● **OBJECTIF 1**:
Dans le texte sur l'article 1781, résumez sous forme de liste le paragraphe qui commence par « 499. Tels sont les motifs » en conservant ses faits essentiels.
● **OBJECTIF 2**:
D'après le texte sur l'article 1781, quelle loi a abrogé cet article en France ?
● **OBJECTIF 3**:
Poursuivez le texte sur l'article 1781 à partir de sa dernière phrase.

====== TEXTE FOURNI ======

499. Tels sont les motifs des exceptions que l'article 1781 apporte au droit commun; ils se réduisent à dire que le droit commun ne peut pas recevoir d'application parce que les domestiques et les ouvriers manquent tout ensemble d'instruction et de moralité. L'article 1781 a été abrogé en France par la loi des 2-10 août 1868, et on en a proposé l'abrogation en Belgique. Est-ce parce que la condition intellectuelle et morale des classes inférieures a changé depuis la publication du code civil? En France, on n'a pas osé le dire, on a dit plutôt le contraire; le seul motif que l'on ait donné pour justifier l'abrogation de l'article 1781, c'est que cette disposition blesse l'égalité, et l'égalité, dit le rapporteur de la commission, est la passion dominante sinon exclusive de la France. Elle y passe avant l'amour de la liberté même, et nul gouvernement ne serait assez insensé ou assez fort pour y porter atteinte. Or, comprend-on que dans un pays où tous les citoyens sont déclarés égaux devant la loi, où tous sont électeurs et éligibles, maîtres et serviteurs, comprend-on que si une contestation les divise, la loi proclame la supériorité du maître, en abandonnant la décision du débat à son affirmation (2)?

====== LIGNES DE DONNÉES ======

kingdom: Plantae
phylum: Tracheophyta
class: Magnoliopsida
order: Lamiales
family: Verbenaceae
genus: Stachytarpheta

======

● **RÉPONSE 1**:
- Les exceptions que l'article 1781 apporte au droit commun se justifient par le manque d'instruction et de moralité attribué aux domestiques et aux ouvriers.
- L'article a été abrogé en France par la loi des 2-10 août 1868, et son abrogation a été proposée en Belgique.
- En France, on n'a pas soutenu que la condition intellectuelle et morale des classes inférieures avait changé. Le seul motif avancé est que cette disposition blesse l'égalité.
- Selon le rapporteur de la commission, l'égalité est la passion dominante de la France et passe avant l'amour de la liberté.
- Dans un pays où tous les citoyens sont égaux devant la loi, électeurs et éligibles, il paraît incompréhensible que la loi fasse prévaloir l'affirmation du maître en cas de contestation avec son serviteur.

● **RÉPONSE 2**:
La loi des 2-10 août 1868.

● **RÉPONSE 3**:
Il y a plus d'un enseignement dans ces aveux, et la Belgique fera bien d'en profiter. C'est une mauvaise passion que celle de l'égalité quand on y sacrifie la liberté et même la morale. On avoue que le maître est instruit, et que la moralité accompagne d'ordinaire l'instruction; tandis que ceux qui servent croupissent toujours dans l'ignorance, dont on peut dire qu'elle est la source de tous les vices. Et cependant on accorde l'exercice des droits politiques à des classes ignorantes et immorales! Et parce

(1) Séance du conseil d'Etat du 14 nivôse an XII, no 4 (Locré, t. VII, p. 170). (2) Rapport de la commission (Dalloz, 1868, 4, 120).

qu'on a proclamé l'égalité politique du maître et du domestique, on veut aussi les proclamer égaux sous le rapport intellectuel et moral, malgré l'ignorance qui persiste et malgré l'immoralité qui régulièrement en est la suite! Est-ce que par hasard il suffit de proclamer égaux ceux qui sont inégaux par leur culture intellectuelle et morale, pour faire cesser cette profonde inégalité? Nous aimons l'égalité autant que la liberté, et nous voudrions effacer l'article 1781 de notre code; mais ce n'est pas en abrogeant une loi d'inégalité que l'on donne aux classes inférieures le développement intellectuel et moral qui leur manque. Il n'y a qu'un moyen pour cela, c'est de répandre à flots l'instruction et l'éducation : instruisez et moralisez les classes travailleuses, alors vous pourrez proclamer leur égalité; mais proclamer égaux ceux qui sont inégaux par leur instruction et leur moralité, c'est livrer la destinée des peuples à ceux qui sont intéressés à maintenir l'ignorance pour l'exploiter au profit de leur domination et est-il nécessaire d'ajouter que la liberté et l'indépendance des nations ont un ennemi redoutable dans l'Eglise, dont la puissance repose sur l'ignorance et la superstition?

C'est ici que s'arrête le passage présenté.